● **Task to carry out**: Return each line of the items below that contains the word "Limesquare".

─── Material for the task ───

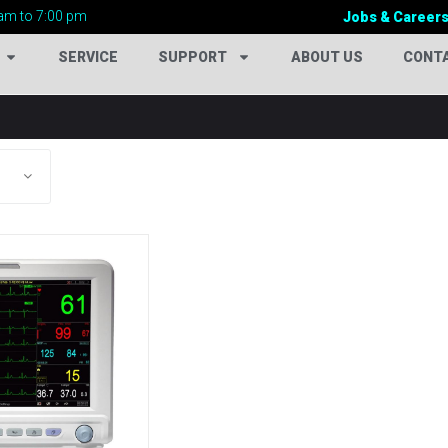
am to 7:00 pm
Jobs & Career
SERVICE
SUPPORT
ABOUT US
CONT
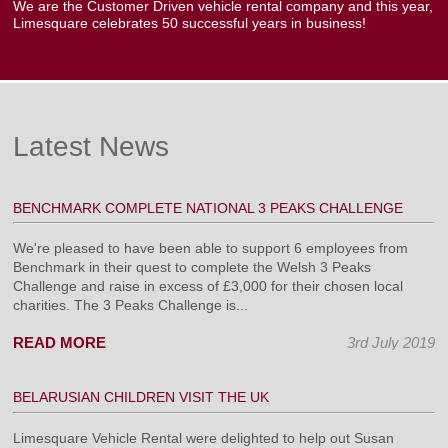
We are the Customer Driven vehicle rental company and this year,
Limesquare celebrates 50 successful years in business!
Latest News
BENCHMARK COMPLETE NATIONAL 3 PEAKS CHALLENGE
We're pleased to have been able to support 6 employees from
Benchmark in their quest to complete the Welsh 3 Peaks
Challenge and raise in excess of £3,000 for their chosen local
charities. The 3 Peaks Challenge is...
READ MORE
3rd July 2019
BELARUSIAN CHILDREN VISIT THE UK
Limesquare Vehicle Rental were delighted to help out Susan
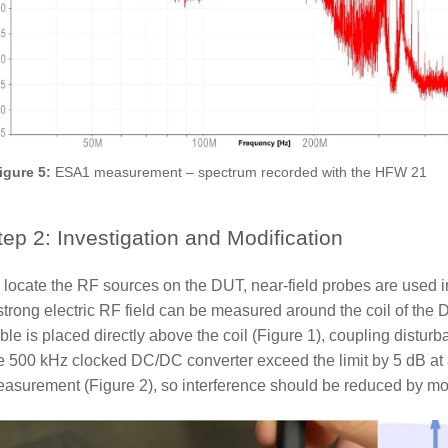
igure 5:
ESA1 measurement – spectrum recorded with the HFW 21
tep 2: Investigation and Modification
 locate the RF sources on the DUT, near-field probes are used in
strong electric RF field can be measured around the coil of th
ble is placed directly above the coil (Figure 1), coupling distur
e 500 kHz clocked DC/DC converter exceed the limit by 5 dB a
asurement (Figure 2), so interference should be reduced by mor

───

● **Written response**:
Limesquare celebrates 50 successful years in business!
Limesquare Vehicle Rental were delighted to help out Susan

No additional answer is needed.